Es lebte in einem versteckt dunklen Wald
Ein Rabe von finsterster Vogelgestalt.
Die Brüder und Schwestern warf er aus dem Nest,
Die rabigen Eltern stieß er vom Geäst,
Er wollte nichts teilen, denn alles war sein,
Der Rabe war gierig und tückisch gemein.

Es lebte an einem hell plätschernden Fluss
Ein Bär, der schon lange gelebt haben muss,
Am liebsten lag er auf dem faulen Pelz
Am quirligen Ufer auf kühlendem Fels,
Die Fische, die sprangen und konnten froh sein,
Er mochte nur Träumen von Honig allein.

Es lebte an einem sehr fruchtbaren Feld
Ein Mensch, der den Acker mit Saatgut bestellt‘,
Er schuftete täglich von früh bis zur Nacht,
Er hat nur an’s Wohl der Familie gedacht,
Doch wegen der Arbeit blieb ihm wenig Zeit
Für Frau und die Kinder und Herzlichkeit.

Im Abendlicht zog es den hungrigen Bär
Zum Hause des Bauern, es lockte ihn sehr
Der süßliche Duft, ein Topf stand vor’m Haus –
Rhabarbar mit Honig – und kühlte noch aus.
Der Bär schlich sich vorsichtig tastend heran,
Er spitzte die Ohren – doch was geschah dann?

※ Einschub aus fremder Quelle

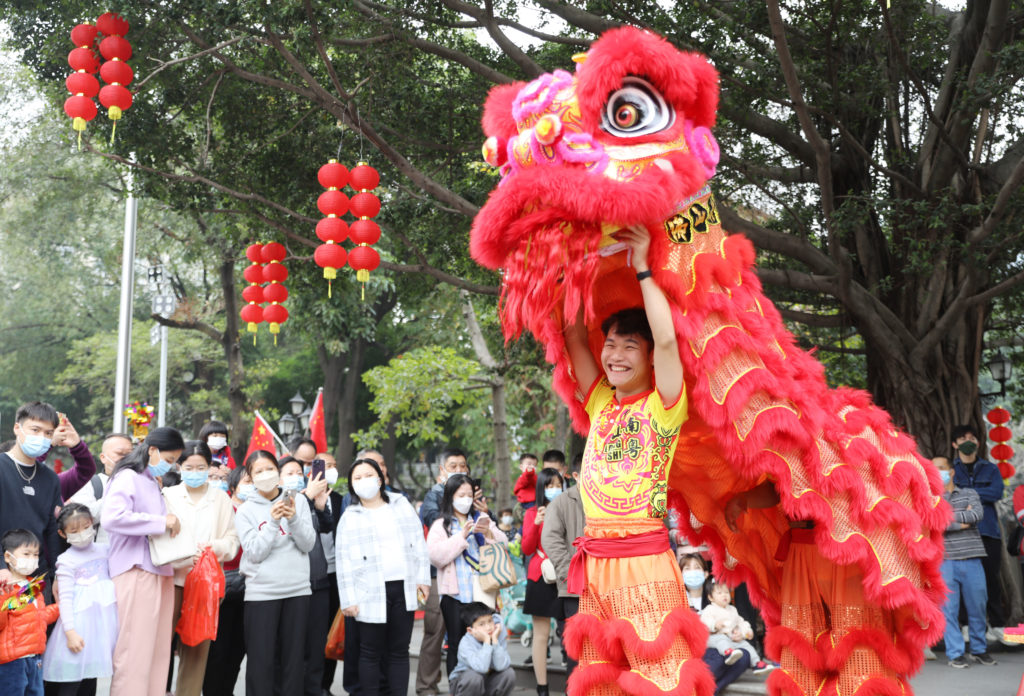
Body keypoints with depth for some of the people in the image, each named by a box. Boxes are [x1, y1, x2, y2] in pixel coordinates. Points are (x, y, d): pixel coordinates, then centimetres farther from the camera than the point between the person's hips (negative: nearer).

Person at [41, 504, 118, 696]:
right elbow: (65, 598, -11)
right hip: (79, 622, -5)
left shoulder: (104, 550, 8)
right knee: (71, 680, -6)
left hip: (103, 621, 5)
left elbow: (116, 578, 18)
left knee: (91, 674, 11)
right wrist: (70, 631, -18)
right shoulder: (66, 560, -7)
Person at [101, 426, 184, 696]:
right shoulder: (128, 478, -6)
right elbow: (111, 517, -23)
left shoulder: (154, 483, 20)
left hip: (159, 573, 9)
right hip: (136, 573, -9)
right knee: (134, 650, -8)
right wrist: (161, 522, -18)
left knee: (158, 650, 7)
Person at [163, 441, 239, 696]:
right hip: (172, 577, -2)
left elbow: (232, 538, 7)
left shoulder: (221, 499, 10)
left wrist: (217, 547, -13)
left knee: (198, 643, 6)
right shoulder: (168, 496, 5)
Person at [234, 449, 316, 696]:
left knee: (294, 656, 7)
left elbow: (308, 544, -1)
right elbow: (254, 552, -8)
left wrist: (293, 519, -16)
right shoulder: (246, 511, 1)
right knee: (261, 659, -1)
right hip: (261, 592, -2)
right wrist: (273, 522, -17)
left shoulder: (297, 502, 6)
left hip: (297, 590, 2)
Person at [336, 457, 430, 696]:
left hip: (403, 588, 2)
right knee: (371, 652, 3)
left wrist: (423, 578, 3)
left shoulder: (402, 504, 11)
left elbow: (419, 543, 10)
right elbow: (344, 561, 0)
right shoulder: (349, 518, 4)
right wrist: (348, 599, -6)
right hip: (371, 593, -2)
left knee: (399, 650, 7)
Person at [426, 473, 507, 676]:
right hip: (455, 594, -2)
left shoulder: (481, 518, 14)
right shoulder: (440, 525, 5)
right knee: (456, 645, 4)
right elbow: (436, 556, -10)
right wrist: (461, 536, -14)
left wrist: (488, 533, -13)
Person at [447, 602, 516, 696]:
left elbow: (501, 666, -28)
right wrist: (487, 641, -36)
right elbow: (481, 668, -40)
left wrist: (495, 640, -31)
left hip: (487, 685, 4)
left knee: (509, 673, -21)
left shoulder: (499, 635, -16)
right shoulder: (466, 643, -25)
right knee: (474, 676, -35)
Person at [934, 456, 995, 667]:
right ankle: (955, 654, 7)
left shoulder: (970, 494, 12)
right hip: (945, 561, -2)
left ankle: (979, 650, 24)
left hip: (972, 560, 2)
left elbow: (978, 514, -7)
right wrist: (963, 522, -7)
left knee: (977, 606, 8)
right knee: (949, 609, -1)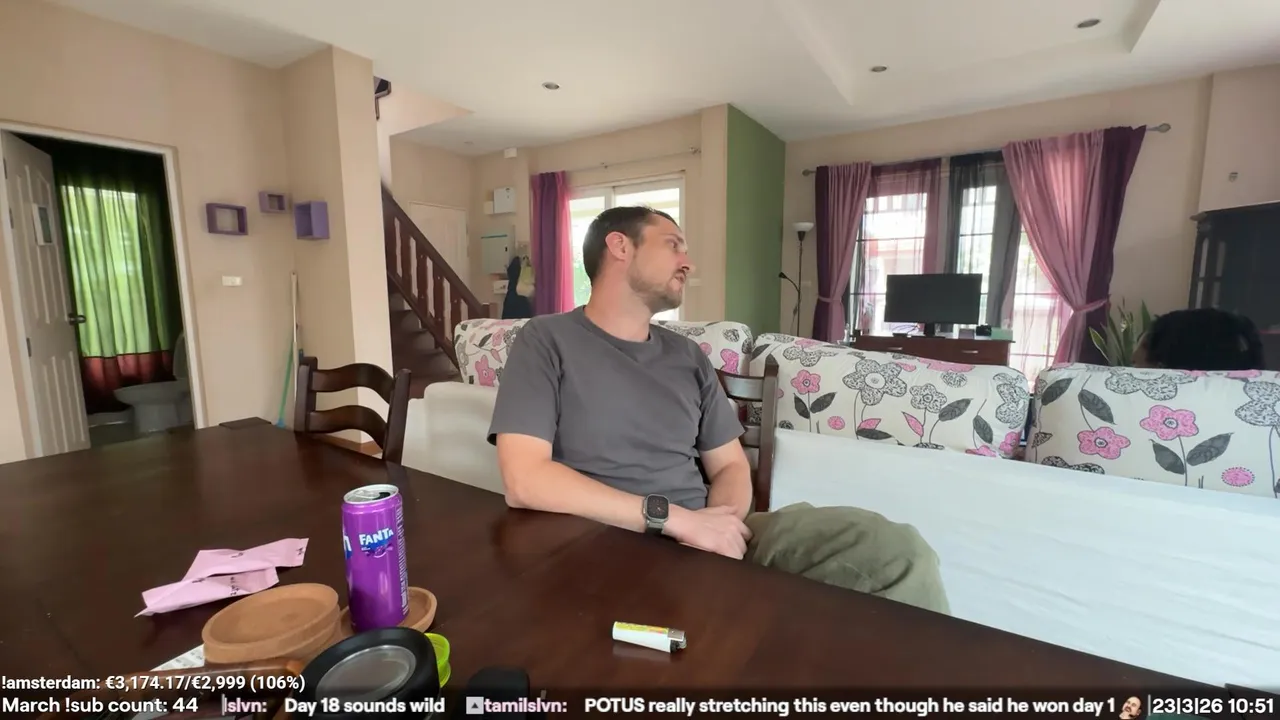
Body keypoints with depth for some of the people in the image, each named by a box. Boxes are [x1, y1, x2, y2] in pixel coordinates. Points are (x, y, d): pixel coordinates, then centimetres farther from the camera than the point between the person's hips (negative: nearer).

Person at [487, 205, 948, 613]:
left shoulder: (688, 357, 12)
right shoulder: (548, 341, -4)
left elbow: (730, 465, 14)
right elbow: (524, 481, -15)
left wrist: (721, 525, -10)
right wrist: (675, 518, -19)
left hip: (703, 540, 6)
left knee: (896, 549, -12)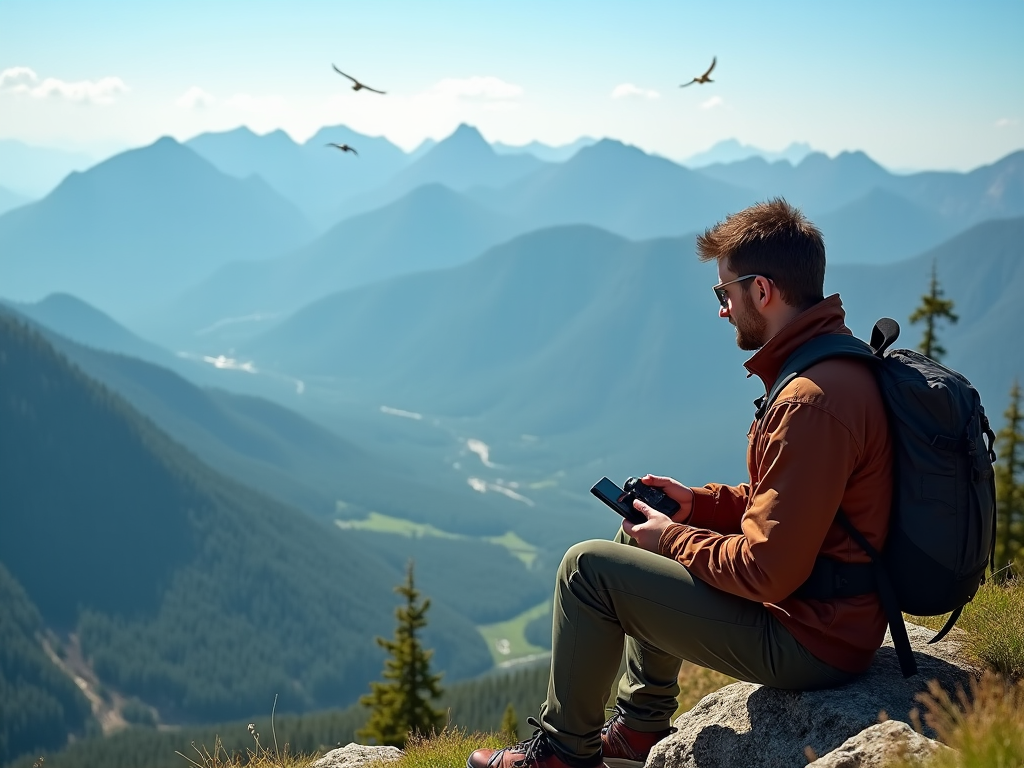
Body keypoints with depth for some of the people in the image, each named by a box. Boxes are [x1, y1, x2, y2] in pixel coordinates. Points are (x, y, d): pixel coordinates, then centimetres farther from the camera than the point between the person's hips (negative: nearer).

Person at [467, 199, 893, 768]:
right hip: (843, 615, 10)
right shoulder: (841, 364, 6)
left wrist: (674, 538, -10)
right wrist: (701, 503, 8)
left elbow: (768, 570, -27)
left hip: (810, 642, -10)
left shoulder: (810, 403, -28)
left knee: (589, 567, -6)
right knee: (642, 540, 25)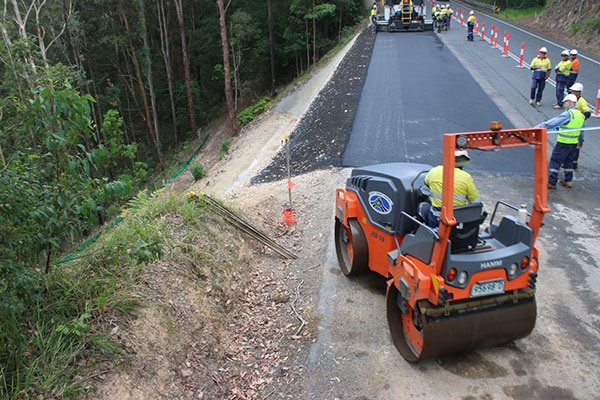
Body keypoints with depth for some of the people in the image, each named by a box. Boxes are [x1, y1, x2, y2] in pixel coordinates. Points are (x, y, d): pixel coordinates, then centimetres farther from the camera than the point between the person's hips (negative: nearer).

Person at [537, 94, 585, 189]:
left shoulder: (568, 114, -17)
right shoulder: (580, 115, 11)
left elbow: (555, 121, -30)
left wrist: (542, 125, -34)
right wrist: (580, 141, 33)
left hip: (563, 142, -9)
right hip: (574, 143, 9)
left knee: (555, 161, -2)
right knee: (568, 161, 20)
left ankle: (551, 182, -1)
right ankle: (568, 181, 25)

Der Rabe flog über den Bären hinweg,
Er kreiste und suchte den lohnensten Fleck.
Er stürzte hinab auf den Acker und fraß
Die Körner so schnell, dass er leider vergaß,
Sich zu vergewissern, dass niemand ihn stört,
Doch hatte der Mensch längst das Krächzen gehört.

Der Mensch wurde wütend, nahm Kimme und Korn,
Und schoss mit der Flinte, er tobte vor Zorn.
Es stoben die Federn des Raben umher,
Er krächzte noch einmal, dann war er nicht mehr.
Der Bär nahm die Tatzen geschwind in die Hand
Und schwamm über’n Fluss, wo der Mensch ihn nicht fand.

Am ganz frühen Morgen erwachte der Bär,
Die Sonne ging auf und er wusste nicht mehr,
Was gestern geschehen, die Sorgen war’n fort –
Ein Töpfchen Rhabarber mit Honig stand dort.
Und wenn dieser Bär nicht gestorben ist,
Dann sitzt er noch immer am Ufer und frisst.

David Damm, 2020

Dieses Gedicht wurde im Rahmen der Juniverse-Challenge verfasst.